Not many of us see living together as a relationship litmus test anymore though, thank God. Earlier this year a survey of 2,000 people by Co-operative Legal Services found that only one in four cohabiting couples plan to get married or have civil partnerships. And casting an eye round my friends, almost everyone who’s moved in with a partner did so partly out of circumstance, and mainly because they fancied it – but not to chivvy along the wedding express.
Some 20% of those surveyed by The Co-op said they’d moved in together to cut their living costs, which I guess only works if you’ve been living alone or in some bizzarro pocket of the country where five-bed houseshares are less economical than a one-bed flat. My move put an extra £160 a month on my rent, plus more for bills, council tax and all the stupid sensible insurance he makes us have (but it’s worth it).

DIRECTION A ->
From the passage about moving in together, list each cost that the writer says the move added.
The passage about moving in together has no connection to the rows that come after it.

DATA FOR THIS TASK ->
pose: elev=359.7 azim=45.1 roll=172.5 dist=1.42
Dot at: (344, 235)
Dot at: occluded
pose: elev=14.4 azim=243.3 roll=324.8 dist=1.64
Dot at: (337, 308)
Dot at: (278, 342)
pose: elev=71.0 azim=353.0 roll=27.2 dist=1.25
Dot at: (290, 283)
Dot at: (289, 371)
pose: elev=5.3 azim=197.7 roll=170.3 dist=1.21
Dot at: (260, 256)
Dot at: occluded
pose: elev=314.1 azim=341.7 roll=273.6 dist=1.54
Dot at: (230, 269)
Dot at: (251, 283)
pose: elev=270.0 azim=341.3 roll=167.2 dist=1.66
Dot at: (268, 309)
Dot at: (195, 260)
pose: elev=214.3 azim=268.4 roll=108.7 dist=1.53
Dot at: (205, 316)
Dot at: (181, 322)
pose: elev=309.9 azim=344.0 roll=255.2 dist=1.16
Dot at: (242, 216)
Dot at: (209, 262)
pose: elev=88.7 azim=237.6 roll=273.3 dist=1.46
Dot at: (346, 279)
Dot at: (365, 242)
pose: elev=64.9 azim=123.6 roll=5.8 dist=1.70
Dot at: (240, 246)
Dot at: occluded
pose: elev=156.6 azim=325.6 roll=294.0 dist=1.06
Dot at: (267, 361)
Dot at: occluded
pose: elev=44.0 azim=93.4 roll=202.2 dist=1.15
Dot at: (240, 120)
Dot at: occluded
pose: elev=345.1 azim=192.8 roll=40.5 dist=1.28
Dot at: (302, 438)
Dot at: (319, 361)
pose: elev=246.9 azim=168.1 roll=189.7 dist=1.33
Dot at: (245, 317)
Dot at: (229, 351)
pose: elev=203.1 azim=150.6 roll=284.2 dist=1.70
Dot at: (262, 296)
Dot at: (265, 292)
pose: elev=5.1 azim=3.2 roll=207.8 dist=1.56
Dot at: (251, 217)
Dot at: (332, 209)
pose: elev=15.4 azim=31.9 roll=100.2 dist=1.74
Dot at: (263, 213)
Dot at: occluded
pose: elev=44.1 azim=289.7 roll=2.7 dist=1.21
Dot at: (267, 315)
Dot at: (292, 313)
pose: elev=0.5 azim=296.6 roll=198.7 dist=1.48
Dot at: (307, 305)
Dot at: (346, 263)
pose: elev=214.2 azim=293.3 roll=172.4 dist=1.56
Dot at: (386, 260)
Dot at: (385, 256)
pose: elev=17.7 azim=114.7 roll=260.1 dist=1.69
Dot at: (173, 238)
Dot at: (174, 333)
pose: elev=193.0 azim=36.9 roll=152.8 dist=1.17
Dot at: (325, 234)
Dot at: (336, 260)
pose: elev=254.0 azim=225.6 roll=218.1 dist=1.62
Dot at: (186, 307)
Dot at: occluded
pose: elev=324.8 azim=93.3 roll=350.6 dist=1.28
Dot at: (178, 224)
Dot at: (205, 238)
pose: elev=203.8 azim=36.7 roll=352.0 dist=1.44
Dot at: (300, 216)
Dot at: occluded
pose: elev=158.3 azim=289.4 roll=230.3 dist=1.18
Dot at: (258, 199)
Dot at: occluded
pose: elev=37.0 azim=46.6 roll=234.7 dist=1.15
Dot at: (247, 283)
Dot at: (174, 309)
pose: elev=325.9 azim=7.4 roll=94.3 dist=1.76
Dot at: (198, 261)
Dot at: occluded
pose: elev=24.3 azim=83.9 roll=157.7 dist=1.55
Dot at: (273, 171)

DIRECTION B ->
Copy the rows from the first one through the line containing "Dot at: (251, 283)".

WRITTEN ANSWER A ->
- An extra £160 a month on rent
- Bills
- Council tax
- Insurance

WRITTEN ANSWER B ->
pose: elev=359.7 azim=45.1 roll=172.5 dist=1.42
Dot at: (344, 235)
Dot at: occluded
pose: elev=14.4 azim=243.3 roll=324.8 dist=1.64
Dot at: (337, 308)
Dot at: (278, 342)
pose: elev=71.0 azim=353.0 roll=27.2 dist=1.25
Dot at: (290, 283)
Dot at: (289, 371)
pose: elev=5.3 azim=197.7 roll=170.3 dist=1.21
Dot at: (260, 256)
Dot at: occluded
pose: elev=314.1 azim=341.7 roll=273.6 dist=1.54
Dot at: (230, 269)
Dot at: (251, 283)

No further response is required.